Red Hat OpenShift Service Mesh: A service mesh networking layer that manages traffic flows and enforces access policies. OpenShift Service Mesh is based on the open source Istio project.

2.1.2. Installation options
Copy link

To install the single-model serving platform, you have the following options:

Automated installation

If you have not already created a ServiceMeshControlPlane or KNativeServing resource on your OpenShift cluster, you can configure the Red Hat OpenShift AI Operator to install KServe and configure its dependencies.

For more information about automated installation, see Configuring automated installation of KServe.

Manual installation

If you have already created a ServiceMeshControlPlane or KNativeServing resource on your OpenShift cluster, you cannot configure the Red Hat OpenShift AI Operator to install KServe and configure its dependencies. In this situation, you must install KServe manually.

For more information about manual installation, see Manually installing KServe.

2.1.3. Authorization
Copy link

You can add Authorino as an authorization provider for the single-model serving platform. Adding an authorization provider allows you to enable token authentication for models that you deploy on the platform, which ensures that only authorized parties can make inference requests to the models.

To add Authorino as an authorization provider on the single-model serving platform, you have the following options:

If automated installation of the single-model serving platform is possible on your cluster, you can include Authorino as part of the automated installation process.

ENTRIES SHOWN >>
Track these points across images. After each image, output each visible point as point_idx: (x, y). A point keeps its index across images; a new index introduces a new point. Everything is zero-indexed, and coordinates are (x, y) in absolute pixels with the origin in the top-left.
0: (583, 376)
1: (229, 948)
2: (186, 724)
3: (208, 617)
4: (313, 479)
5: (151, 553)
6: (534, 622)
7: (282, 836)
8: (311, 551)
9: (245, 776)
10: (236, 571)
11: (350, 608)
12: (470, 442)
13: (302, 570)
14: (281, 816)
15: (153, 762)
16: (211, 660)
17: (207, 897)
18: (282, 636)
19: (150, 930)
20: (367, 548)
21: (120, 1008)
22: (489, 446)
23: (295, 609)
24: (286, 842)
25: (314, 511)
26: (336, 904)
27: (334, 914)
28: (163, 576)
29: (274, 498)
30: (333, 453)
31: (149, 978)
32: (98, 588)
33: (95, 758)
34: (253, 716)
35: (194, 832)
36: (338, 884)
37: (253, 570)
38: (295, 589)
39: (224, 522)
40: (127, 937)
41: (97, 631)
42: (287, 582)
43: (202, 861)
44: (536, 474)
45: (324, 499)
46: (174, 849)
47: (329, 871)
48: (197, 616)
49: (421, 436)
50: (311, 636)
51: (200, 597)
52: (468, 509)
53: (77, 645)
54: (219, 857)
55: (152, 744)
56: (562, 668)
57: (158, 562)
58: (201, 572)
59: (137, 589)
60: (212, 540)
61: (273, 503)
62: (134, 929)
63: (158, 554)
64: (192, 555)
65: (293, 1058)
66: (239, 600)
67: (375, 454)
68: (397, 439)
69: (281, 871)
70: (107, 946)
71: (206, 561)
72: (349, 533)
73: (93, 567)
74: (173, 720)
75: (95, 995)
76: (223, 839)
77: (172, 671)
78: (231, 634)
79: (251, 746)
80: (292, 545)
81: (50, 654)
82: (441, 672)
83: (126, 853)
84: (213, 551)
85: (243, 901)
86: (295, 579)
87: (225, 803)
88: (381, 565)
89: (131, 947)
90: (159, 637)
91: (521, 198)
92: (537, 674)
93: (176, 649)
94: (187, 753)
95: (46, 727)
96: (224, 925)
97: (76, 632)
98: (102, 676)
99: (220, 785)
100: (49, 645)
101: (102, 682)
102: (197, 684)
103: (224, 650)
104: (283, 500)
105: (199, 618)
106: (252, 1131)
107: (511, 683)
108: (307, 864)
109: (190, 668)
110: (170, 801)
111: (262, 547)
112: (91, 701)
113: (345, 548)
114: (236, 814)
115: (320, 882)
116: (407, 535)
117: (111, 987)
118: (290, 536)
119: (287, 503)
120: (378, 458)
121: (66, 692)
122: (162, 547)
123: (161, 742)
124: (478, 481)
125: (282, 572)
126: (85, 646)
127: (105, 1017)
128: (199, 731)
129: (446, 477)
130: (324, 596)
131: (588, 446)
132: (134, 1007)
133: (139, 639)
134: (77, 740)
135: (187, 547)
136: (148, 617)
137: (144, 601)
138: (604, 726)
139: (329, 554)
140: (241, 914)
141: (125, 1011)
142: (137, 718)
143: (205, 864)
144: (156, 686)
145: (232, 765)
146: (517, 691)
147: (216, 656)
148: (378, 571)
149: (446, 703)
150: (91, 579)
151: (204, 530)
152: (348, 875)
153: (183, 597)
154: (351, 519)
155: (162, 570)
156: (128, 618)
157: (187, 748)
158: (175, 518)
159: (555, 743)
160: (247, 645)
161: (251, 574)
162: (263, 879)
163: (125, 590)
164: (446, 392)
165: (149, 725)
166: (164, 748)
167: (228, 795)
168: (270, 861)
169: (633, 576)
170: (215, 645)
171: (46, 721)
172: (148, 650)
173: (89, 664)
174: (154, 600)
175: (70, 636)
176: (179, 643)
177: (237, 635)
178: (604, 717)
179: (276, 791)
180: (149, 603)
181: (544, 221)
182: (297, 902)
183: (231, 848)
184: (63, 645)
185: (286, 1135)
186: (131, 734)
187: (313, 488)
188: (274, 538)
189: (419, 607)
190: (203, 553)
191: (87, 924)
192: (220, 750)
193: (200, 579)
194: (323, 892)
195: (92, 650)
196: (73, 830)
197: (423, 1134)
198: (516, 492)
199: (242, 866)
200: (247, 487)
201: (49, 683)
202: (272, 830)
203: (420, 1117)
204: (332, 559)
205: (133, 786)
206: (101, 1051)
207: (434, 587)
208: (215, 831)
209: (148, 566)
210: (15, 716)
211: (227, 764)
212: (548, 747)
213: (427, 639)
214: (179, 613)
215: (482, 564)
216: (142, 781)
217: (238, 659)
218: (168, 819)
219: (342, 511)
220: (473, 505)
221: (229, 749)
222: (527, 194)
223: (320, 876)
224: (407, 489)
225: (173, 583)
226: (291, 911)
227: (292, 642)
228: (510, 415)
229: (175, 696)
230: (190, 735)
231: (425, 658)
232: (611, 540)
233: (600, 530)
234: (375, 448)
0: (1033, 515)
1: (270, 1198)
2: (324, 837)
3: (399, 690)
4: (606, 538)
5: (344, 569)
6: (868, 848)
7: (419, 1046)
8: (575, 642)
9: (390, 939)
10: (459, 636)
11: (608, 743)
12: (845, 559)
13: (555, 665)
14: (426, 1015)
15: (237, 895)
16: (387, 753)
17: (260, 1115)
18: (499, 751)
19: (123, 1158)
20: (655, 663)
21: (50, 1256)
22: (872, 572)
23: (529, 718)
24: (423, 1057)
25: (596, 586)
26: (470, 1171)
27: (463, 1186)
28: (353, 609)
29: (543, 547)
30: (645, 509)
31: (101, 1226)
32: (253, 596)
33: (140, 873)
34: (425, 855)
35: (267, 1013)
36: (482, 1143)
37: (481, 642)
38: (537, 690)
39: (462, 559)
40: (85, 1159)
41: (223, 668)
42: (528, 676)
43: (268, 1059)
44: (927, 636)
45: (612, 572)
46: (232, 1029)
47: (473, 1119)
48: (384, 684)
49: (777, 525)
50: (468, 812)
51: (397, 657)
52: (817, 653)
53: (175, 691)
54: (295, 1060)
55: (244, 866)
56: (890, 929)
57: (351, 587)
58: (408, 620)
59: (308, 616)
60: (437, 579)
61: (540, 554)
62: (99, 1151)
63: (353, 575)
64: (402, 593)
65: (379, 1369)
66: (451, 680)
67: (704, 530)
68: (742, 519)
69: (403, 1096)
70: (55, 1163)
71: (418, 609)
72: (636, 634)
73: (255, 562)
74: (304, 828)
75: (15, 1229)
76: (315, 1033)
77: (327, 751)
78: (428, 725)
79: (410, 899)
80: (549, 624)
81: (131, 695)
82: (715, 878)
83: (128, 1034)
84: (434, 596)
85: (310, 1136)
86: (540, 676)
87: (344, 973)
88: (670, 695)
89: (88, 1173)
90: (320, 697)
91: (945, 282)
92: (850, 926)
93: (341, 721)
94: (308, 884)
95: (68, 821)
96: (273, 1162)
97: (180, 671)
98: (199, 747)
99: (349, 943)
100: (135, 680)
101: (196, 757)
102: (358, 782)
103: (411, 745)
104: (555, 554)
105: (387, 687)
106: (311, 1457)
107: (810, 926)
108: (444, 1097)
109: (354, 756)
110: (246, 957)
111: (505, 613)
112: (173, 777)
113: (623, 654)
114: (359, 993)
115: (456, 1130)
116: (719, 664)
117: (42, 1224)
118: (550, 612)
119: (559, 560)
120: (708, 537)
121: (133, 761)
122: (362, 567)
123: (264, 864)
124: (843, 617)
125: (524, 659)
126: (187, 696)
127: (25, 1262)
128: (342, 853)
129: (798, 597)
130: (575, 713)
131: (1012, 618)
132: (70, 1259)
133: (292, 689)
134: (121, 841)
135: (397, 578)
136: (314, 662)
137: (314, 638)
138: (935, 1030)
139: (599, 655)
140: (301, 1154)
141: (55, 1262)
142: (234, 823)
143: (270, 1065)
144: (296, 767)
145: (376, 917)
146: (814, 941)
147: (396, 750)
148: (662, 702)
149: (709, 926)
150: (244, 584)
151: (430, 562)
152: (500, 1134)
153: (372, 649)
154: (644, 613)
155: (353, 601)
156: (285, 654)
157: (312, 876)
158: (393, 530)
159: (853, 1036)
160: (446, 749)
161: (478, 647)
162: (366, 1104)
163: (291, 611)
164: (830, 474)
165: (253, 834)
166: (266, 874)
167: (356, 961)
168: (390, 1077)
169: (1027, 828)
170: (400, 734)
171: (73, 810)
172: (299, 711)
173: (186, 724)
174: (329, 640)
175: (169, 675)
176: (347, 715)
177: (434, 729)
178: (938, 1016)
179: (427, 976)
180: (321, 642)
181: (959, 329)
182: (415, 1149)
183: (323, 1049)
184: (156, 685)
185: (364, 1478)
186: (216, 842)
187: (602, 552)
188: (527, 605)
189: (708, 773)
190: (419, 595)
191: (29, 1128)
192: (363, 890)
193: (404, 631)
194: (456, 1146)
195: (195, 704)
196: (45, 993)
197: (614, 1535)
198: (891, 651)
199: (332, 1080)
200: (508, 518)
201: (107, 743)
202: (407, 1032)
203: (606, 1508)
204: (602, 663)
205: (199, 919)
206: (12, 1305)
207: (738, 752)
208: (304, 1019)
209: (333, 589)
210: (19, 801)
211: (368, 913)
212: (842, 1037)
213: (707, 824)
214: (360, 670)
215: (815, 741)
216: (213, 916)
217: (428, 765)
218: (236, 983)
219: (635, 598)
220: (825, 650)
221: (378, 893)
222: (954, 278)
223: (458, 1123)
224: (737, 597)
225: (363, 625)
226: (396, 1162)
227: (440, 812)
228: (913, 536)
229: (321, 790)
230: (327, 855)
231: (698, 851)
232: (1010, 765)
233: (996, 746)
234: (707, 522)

DIRECTIONS FOR THIS TASK >> Please rewrite the KServe installation text from "You can add" to "to the models.", swapping "inference requests" for "prediction requests".

ANSWER TO THIS TASK >>
You can add Authorino as an authorization provider for the single-model serving platform. Adding an authorization provider allows you to enable token authentication for models that you deploy on the platform, which ensures that only authorized parties can make prediction requests to the models.